There are many things to celebrate in "Life as a House," particularly the impressively formed cast that sharply plays their roles with earnest conviction, but also quite a few missteps along the way. The screenplay, by Mark Andrus (1997's "As Good as it Gets"), excels in its dialogue and character rapport, but the similarities between this and "American Beauty" are often too close to be simply incidental, right down to the two dysfunctional families living next door to each other, the supporting appearances of Sam Robards and Scott Bakula, and the closing narration by the lead male actor. Because it draws comparison, "Life as a House" does not even come close to reaching the synthetic realism of "American Beauty," nor does it hold the same ultimate impact.

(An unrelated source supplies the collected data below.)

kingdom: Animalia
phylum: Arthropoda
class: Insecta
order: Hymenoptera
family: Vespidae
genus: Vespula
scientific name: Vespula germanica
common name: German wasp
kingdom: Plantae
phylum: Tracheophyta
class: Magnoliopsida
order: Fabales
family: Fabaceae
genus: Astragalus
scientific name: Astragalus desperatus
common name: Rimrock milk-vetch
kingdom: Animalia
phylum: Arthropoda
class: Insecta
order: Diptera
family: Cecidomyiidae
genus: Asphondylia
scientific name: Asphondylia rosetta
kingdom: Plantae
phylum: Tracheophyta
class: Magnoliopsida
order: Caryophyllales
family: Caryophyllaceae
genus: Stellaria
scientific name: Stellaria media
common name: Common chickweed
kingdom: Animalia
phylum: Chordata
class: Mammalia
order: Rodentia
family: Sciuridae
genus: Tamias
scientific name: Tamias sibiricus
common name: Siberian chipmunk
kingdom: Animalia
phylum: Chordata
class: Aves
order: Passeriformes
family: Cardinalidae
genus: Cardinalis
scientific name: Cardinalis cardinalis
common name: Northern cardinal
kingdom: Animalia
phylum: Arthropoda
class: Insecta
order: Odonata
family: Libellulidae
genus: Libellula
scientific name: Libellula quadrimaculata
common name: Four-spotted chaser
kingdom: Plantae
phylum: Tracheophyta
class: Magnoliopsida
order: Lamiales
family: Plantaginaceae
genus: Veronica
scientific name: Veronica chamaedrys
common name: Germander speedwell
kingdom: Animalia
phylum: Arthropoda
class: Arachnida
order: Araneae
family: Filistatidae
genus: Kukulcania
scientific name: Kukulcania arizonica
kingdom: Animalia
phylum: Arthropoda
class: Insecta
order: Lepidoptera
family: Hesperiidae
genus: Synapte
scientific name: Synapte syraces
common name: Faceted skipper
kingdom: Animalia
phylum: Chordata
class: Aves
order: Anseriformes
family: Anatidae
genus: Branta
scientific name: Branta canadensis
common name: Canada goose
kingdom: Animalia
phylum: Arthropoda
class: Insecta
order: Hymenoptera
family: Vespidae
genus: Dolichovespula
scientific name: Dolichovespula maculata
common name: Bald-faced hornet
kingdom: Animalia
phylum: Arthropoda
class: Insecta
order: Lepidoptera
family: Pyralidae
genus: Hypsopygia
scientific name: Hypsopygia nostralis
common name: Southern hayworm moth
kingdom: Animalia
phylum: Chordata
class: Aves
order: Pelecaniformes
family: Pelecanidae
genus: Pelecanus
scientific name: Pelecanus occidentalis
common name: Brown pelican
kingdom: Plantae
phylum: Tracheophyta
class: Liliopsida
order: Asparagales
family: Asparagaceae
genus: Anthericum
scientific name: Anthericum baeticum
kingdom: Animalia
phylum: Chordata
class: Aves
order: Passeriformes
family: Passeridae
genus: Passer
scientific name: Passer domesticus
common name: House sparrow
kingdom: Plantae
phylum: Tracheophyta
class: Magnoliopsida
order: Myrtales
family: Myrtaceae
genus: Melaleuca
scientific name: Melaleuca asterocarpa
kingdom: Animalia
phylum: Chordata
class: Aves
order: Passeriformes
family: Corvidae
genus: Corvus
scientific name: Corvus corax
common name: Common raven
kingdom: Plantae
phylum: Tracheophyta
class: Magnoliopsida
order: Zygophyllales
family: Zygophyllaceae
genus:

The 30-minute homestretch also weakens the effectiveness of the picture, as a whole. Because this is a movie about a dying man, all of the predictable, melodramatic stock sequences are on hand, and yet it never deeply touched me in any way. The drastic turnaround of Sam, who goes from being a multi-pierced hustler in order to feed his drug habit, to a presentable, good-mannered young man, also occurs far too easily and quickly to be plausible.
What is intriguing about "Life as a House," then, is the subtle handling of the familial relationships. George and Robin, who have been divorced for many years, still share a reciprocal love that proves to be heartbreaking for Robin, since she is now stuck in a dead-end marriage with a distant workaholic named Peter (Jamey Sheridan). Kevin Kline (2001's "The Anniversary Party") and Kristin Scott Thomas (1999's "Random Hearts") give lovely, impassioned performances, and they wonderfully play off of one another.
Hayden Christensen (2000's "The Virgin Suicides" and soon to be seen as Anakin Skywalker in "Star Wars: Episode II") is a startling standout who appears against type as the troubled Sam. In a last-ditch effort to win over Sam, who claims to hate him, George is adamant to get to know his son--first as his friend, and then as his father. Sam and George's relationship is one that most anyone who has ever had a child or a parent can relate to and understand.
In well-rounded, smaller parts, Jena Malone (2001's "Donnie Darko") is sweet-natured and gleefully free-spirited as Alyssa, a classmate of Sam's who lives next to George. As Alyssa's mother, Coleen, it is awfully nice to see Mary Steenburgen (who hasn't been in a major feature film since 1995's "Nixon") again, and at the top of her game. Coleen is a loving single mother who finds herself starting an affair with Sam's teenage friend, Josh (Ian Somerhalder), and the alternate confusion and spontaneous joy that she feels about doing this is nicely played by Steenburgen.
With a whimsical, catchy music score by Mark Isham (2001's "Don't Say a Word"), "Life as a House" is a low-key drama worth seeing--when you've got the time--for its exemplary actors and their truthful, entertaining by-play with one another. What is disappointing is director Irwin Winkler's decision in the final act to both tug at the viewers' heartstrings and send them on their way with an artificial happy ending. There is enough that is good about "Life as a House" to make it a film worth recommending, but not quite enough to fully differentiate it from something that might air on cable's Lifetime network.